• **WRITTEN TASK**
Quote every line from the start of the items down through the line containing "그나마 희망적인 부분은 골리 **아르테미 플레쉬코프(Art", including that line.
--- START ---
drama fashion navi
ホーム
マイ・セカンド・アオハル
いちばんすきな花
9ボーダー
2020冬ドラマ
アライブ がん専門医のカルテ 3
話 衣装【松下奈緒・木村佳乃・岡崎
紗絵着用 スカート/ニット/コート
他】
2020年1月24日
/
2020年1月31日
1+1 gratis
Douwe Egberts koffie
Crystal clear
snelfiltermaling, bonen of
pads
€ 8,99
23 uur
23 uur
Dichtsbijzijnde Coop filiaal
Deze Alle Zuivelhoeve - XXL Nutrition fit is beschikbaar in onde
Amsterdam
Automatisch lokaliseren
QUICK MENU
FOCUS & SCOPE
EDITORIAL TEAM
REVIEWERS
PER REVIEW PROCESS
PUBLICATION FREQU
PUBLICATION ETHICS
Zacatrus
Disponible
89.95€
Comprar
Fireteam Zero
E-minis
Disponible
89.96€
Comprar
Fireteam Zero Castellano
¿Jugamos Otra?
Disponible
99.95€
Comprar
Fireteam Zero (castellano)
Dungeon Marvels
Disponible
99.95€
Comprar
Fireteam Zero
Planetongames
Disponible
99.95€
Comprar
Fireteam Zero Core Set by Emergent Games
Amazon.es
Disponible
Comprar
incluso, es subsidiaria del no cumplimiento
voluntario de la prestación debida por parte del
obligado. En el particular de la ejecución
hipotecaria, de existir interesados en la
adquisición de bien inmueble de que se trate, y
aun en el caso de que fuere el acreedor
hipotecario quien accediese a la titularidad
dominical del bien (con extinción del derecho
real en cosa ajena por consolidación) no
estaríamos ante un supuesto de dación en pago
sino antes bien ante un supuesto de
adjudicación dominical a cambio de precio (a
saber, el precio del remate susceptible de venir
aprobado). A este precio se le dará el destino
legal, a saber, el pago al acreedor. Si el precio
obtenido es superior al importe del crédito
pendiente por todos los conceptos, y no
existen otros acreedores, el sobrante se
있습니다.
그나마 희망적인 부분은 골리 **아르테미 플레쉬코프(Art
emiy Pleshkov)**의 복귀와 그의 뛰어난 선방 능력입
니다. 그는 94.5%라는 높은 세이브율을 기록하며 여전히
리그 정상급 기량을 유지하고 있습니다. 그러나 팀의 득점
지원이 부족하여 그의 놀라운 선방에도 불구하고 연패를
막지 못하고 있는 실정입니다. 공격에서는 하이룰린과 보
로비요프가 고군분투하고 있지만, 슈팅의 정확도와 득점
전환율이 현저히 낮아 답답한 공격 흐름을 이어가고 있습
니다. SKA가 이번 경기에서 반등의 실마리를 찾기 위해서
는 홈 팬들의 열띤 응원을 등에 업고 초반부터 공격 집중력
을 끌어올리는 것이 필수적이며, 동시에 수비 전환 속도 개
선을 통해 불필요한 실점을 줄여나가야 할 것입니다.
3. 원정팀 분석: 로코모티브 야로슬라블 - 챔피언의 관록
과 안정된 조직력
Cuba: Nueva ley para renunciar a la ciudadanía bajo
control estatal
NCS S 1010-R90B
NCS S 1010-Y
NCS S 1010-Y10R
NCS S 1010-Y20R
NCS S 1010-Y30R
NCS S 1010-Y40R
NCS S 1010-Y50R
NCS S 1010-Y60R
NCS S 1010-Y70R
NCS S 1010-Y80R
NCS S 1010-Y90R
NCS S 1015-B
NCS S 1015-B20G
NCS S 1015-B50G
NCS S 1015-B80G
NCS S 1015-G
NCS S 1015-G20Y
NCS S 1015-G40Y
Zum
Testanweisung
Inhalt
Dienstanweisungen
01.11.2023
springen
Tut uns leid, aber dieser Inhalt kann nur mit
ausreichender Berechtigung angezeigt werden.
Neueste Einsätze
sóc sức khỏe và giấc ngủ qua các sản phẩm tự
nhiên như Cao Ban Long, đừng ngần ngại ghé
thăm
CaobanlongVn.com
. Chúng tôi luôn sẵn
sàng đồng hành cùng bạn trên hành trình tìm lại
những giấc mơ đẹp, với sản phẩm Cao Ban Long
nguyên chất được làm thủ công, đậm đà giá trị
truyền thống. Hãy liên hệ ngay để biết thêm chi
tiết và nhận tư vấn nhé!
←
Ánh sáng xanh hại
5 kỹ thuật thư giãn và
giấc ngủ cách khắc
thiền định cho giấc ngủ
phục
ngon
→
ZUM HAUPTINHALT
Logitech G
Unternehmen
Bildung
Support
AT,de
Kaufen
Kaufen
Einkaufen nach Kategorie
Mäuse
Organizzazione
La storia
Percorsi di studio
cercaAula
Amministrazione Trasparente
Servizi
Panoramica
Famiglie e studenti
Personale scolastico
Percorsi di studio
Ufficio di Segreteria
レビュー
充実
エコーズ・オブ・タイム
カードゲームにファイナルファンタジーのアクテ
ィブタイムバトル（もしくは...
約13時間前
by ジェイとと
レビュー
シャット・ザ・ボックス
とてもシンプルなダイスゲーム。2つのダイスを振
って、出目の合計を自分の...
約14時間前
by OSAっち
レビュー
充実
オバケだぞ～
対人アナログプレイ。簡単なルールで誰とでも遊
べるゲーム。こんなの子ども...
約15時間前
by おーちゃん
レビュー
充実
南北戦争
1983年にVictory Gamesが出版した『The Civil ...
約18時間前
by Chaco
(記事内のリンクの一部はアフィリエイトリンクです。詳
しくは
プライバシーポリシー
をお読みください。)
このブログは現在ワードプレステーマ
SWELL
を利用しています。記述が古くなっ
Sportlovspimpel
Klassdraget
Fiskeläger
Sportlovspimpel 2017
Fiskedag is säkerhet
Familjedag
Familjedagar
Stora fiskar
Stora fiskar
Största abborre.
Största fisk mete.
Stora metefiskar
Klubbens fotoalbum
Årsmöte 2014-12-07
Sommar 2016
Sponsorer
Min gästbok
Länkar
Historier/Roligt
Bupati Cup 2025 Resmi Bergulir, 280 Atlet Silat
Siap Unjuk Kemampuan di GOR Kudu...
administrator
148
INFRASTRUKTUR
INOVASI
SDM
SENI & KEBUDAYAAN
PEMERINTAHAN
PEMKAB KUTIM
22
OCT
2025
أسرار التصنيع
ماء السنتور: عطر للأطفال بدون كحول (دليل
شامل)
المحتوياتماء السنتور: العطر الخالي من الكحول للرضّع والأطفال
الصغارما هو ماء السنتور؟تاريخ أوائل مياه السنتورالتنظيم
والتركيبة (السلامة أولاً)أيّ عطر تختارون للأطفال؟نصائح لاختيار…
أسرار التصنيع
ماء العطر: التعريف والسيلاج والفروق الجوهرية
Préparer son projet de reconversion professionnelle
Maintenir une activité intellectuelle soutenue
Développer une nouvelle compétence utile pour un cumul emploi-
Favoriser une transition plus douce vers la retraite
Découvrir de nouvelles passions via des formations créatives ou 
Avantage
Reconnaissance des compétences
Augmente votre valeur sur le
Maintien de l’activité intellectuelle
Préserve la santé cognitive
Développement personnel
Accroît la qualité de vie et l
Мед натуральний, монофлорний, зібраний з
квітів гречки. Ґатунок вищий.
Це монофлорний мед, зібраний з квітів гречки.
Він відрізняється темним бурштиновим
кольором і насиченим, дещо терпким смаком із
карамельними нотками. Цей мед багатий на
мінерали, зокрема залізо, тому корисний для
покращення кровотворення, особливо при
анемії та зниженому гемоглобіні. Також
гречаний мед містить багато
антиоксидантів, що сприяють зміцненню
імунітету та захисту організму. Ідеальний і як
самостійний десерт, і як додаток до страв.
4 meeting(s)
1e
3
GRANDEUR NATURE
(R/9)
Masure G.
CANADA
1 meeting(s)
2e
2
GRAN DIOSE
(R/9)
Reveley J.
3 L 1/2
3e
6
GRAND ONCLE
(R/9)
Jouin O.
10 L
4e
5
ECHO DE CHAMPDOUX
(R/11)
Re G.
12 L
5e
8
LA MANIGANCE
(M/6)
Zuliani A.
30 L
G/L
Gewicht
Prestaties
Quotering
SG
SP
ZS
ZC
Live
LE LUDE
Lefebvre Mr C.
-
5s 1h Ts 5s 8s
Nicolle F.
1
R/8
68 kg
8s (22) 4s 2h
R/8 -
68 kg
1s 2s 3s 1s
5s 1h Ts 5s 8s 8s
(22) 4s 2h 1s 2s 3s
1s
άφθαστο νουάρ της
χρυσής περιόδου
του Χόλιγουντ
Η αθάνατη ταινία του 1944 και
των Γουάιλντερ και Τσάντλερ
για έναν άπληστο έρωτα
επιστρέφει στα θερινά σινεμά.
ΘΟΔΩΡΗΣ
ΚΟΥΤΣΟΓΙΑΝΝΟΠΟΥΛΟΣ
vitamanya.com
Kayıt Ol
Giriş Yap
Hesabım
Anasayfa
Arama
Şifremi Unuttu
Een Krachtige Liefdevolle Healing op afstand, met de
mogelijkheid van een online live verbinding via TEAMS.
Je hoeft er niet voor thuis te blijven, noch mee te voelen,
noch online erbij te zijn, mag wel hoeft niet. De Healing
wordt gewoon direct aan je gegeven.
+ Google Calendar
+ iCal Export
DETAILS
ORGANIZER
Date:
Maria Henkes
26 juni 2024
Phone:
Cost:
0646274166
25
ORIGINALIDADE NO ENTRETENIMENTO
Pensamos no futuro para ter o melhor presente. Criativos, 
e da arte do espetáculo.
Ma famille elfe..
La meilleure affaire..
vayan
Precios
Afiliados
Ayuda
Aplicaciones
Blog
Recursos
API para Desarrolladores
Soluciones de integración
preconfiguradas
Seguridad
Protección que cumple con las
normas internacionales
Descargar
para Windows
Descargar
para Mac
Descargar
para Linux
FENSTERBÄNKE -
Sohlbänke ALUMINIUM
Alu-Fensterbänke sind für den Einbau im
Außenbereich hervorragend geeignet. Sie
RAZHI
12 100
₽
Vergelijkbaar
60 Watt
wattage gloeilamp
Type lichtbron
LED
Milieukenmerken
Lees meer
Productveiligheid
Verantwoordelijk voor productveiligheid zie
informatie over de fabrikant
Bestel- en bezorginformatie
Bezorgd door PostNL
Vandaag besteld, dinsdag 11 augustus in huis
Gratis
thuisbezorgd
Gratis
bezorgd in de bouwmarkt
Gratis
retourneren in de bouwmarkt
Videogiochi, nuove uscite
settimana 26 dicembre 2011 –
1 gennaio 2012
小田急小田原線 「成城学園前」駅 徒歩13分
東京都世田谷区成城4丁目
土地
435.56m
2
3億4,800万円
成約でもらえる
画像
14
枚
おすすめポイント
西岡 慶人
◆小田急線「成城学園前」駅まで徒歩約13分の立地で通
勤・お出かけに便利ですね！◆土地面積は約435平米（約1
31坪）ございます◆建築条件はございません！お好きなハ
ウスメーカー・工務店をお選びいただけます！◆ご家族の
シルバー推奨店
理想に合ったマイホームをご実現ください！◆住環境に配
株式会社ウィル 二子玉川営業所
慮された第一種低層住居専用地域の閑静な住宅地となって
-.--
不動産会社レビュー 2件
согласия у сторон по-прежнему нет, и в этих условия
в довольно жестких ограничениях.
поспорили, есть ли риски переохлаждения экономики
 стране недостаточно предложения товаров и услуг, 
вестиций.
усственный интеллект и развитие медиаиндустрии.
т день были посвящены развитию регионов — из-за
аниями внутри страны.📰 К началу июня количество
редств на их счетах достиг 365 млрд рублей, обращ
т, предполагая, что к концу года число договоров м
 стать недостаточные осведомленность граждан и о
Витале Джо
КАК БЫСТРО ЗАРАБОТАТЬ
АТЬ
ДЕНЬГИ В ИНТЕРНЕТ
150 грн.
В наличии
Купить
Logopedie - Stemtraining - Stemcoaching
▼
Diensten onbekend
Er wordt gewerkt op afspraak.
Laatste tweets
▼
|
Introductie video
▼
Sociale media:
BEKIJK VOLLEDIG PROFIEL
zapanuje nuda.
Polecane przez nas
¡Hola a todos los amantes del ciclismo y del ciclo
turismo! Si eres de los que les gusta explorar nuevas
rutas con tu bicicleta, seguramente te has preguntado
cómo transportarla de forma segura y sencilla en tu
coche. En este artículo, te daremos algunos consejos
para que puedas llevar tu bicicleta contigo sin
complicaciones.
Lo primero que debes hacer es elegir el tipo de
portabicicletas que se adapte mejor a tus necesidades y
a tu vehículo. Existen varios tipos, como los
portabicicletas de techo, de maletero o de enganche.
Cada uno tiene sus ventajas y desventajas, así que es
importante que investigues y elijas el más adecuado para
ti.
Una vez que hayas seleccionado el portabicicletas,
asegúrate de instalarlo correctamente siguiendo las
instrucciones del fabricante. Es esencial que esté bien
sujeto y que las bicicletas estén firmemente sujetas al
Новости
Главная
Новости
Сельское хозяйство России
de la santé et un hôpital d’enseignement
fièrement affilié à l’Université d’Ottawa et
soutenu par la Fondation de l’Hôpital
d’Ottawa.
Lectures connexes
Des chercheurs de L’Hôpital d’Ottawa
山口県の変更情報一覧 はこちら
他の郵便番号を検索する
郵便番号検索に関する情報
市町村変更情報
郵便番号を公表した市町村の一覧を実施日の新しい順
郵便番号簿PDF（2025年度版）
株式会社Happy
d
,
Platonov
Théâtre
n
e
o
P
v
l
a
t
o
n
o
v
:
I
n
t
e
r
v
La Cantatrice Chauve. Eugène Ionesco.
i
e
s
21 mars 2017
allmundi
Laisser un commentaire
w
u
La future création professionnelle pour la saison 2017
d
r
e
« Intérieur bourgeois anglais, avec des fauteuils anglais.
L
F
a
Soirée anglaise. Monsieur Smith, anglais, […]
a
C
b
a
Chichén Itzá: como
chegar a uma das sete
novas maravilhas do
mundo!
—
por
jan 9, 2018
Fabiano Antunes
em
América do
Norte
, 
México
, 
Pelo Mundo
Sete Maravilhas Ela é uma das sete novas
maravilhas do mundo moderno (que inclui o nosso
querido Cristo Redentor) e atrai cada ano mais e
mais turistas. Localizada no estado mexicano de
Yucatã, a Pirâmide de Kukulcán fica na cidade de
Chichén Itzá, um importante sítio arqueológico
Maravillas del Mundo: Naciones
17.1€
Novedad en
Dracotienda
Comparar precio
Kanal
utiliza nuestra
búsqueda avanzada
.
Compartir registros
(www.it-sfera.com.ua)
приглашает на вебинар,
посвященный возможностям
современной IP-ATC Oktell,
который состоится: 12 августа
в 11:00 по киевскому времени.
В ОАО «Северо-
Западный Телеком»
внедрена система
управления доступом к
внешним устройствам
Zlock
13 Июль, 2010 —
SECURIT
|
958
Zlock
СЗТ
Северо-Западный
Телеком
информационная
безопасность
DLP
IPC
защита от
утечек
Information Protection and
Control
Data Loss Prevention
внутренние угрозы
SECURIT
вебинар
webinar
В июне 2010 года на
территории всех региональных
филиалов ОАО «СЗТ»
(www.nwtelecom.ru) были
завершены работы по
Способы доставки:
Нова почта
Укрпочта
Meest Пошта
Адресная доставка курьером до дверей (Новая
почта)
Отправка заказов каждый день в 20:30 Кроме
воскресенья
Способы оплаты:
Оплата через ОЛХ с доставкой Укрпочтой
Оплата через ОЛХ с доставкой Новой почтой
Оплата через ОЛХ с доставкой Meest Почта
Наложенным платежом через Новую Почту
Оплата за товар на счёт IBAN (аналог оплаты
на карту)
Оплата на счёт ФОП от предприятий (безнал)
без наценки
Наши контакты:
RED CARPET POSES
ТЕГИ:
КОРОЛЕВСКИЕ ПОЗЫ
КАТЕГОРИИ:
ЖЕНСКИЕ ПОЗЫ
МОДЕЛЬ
--- END ---
• **THE ANSWER**
drama fashion navi
ホーム
マイ・セカンド・アオハル
いちばんすきな花
9ボーダー
2020冬ドラマ
アライブ がん専門医のカルテ 3
話 衣装【松下奈緒・木村佳乃・岡崎
紗絵着用 スカート/ニット/コート
他】
2020年1月24日
/
2020年1月31日
1+1 gratis
Douwe Egberts koffie
Crystal clear
snelfiltermaling, bonen of
pads
€ 8,99
23 uur
23 uur
Dichtsbijzijnde Coop filiaal
Deze Alle Zuivelhoeve - XXL Nutrition fit is beschikbaar in onde
Amsterdam
Automatisch lokaliseren
QUICK MENU
FOCUS & SCOPE
EDITORIAL TEAM
REVIEWERS
PER REVIEW PROCESS
PUBLICATION FREQU
PUBLICATION ETHICS
Zacatrus
Disponible
89.95€
Comprar
Fireteam Zero
E-minis
Disponible
89.96€
Comprar
Fireteam Zero Castellano
¿Jugamos Otra?
Disponible
99.95€
Comprar
Fireteam Zero (castellano)
Dungeon Marvels
Disponible
99.95€
Comprar
Fireteam Zero
Planetongames
Disponible
99.95€
Comprar
Fireteam Zero Core Set by Emergent Games
Amazon.es
Disponible
Comprar
incluso, es subsidiaria del no cumplimiento
voluntario de la prestación debida por parte del
obligado. En el particular de la ejecución
hipotecaria, de existir interesados en la
adquisición de bien inmueble de que se trate, y
aun en el caso de que fuere el acreedor
hipotecario quien accediese a la titularidad
dominical del bien (con extinción del derecho
real en cosa ajena por consolidación) no
estaríamos ante un supuesto de dación en pago
sino antes bien ante un supuesto de
adjudicación dominical a cambio de precio (a
saber, el precio del remate susceptible de venir
aprobado). A este precio se le dará el destino
legal, a saber, el pago al acreedor. Si el precio
obtenido es superior al importe del crédito
pendiente por todos los conceptos, y no
existen otros acreedores, el sobrante se
있습니다.
그나마 희망적인 부분은 골리 **아르테미 플레쉬코프(Art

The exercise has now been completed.